Tout au long de la soirée, les cuivres, qu’il s’agisse des trompettes ou des cors, interpellent comme jamais sur une question de justesse tant elle se fait évidente. Flamboyants mais capables de nuances d’un raffinement inouï – comme dans le dialogue des cors et des hautbois dans l’Ouverture des Boréades ou la tenue d’une réelle noblesse des trompettes dans l’air des Incas – le plaisir des musiciens autorise tout. D’une précision métronomique et pourtant si poétique la contredanse en rondeau des Boréades subjugue par son ensorcelante virtuosité, au point de provoquer des applaudissements prématurés. Dans l’air tendre en rondeau de Zoroastre, la mélancolie mystérieuse, presque ésotérique de la flûte de Marc Hantaï, envoute par son lyrisme magique.

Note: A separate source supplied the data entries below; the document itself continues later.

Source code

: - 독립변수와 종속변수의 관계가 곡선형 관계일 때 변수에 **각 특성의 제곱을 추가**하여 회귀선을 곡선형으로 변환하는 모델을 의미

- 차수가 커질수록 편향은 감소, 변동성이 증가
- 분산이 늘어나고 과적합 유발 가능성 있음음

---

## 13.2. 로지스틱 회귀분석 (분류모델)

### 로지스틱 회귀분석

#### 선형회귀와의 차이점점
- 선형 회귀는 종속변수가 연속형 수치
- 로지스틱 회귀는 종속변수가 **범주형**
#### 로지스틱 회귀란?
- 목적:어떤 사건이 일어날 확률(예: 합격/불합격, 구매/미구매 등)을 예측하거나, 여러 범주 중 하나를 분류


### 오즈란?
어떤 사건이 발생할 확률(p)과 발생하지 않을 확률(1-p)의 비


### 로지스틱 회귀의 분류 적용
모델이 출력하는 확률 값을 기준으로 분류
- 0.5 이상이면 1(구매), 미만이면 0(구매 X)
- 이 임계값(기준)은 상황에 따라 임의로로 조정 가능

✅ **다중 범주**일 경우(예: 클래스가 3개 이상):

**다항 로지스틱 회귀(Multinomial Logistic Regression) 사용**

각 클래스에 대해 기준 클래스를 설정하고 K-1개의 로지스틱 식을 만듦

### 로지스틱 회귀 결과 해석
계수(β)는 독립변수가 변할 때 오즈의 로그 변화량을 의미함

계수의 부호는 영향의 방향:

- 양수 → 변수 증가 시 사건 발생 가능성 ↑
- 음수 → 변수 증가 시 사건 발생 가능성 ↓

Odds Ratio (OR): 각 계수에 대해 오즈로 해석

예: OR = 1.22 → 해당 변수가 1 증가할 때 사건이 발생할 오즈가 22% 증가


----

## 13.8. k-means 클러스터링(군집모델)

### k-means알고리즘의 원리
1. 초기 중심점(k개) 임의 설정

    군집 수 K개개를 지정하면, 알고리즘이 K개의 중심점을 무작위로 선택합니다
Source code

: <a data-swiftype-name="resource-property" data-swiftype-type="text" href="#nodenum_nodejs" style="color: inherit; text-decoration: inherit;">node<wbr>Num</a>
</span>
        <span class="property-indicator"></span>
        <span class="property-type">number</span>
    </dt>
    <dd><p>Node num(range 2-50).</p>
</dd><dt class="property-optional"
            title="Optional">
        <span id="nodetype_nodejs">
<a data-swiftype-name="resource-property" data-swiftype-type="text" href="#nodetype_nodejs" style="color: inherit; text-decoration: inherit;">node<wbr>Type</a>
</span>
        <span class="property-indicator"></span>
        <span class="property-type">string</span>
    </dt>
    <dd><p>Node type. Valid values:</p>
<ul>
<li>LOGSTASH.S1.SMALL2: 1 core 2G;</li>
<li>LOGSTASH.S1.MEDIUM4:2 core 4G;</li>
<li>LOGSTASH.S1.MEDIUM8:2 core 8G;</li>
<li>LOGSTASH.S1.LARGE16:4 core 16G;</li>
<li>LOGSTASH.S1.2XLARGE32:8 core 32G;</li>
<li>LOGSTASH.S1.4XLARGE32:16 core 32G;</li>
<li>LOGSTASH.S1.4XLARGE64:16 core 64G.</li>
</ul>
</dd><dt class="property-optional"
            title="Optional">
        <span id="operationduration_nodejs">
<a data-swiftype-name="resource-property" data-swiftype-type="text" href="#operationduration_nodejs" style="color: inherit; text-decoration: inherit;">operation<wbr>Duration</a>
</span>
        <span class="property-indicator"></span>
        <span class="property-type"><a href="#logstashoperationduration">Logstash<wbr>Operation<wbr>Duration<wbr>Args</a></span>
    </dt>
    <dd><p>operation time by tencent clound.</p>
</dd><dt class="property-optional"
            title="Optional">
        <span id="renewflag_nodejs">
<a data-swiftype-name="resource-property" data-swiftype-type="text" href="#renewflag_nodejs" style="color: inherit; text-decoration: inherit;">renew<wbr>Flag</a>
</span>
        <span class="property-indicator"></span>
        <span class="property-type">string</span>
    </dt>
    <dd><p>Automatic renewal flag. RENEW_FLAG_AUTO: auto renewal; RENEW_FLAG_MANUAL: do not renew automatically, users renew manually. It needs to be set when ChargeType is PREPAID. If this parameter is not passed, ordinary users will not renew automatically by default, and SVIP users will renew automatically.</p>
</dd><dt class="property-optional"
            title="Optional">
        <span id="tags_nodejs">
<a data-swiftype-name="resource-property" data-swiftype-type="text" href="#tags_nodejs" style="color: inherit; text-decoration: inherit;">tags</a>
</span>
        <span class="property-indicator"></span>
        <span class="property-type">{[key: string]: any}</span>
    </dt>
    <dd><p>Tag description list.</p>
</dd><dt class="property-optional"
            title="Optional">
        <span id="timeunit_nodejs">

Le temps d’un concert, les artistes recréent les univers si uniques de chacun de ses quatre opéras. Et de l’exotisme des Indes Galantes au mysticisme sombre et exalté de Zoroastre, à la tendresse de Naïs où charment les tendres volutes de la musette, ils les font vibrer dans un bonheur communicatif, transportant l’auditoire jusqu’à l’inoubliable instant, celui de leur merveilleuse interprétation d’extraits des Boréades qui longtemps nous habitera. Les couleurs vives et virtuoses de cette œuvre sont sublimées par les peintres-musiciens du Concert des Nations. Extraits de la même tragédie lyrique, trois bis concluent une fascinante soirée, Jordi Savall partageant avec le public un instant joyeux, rare et délirant, en le faisant battre des mains le rythme endiablé de la contredanse très vive.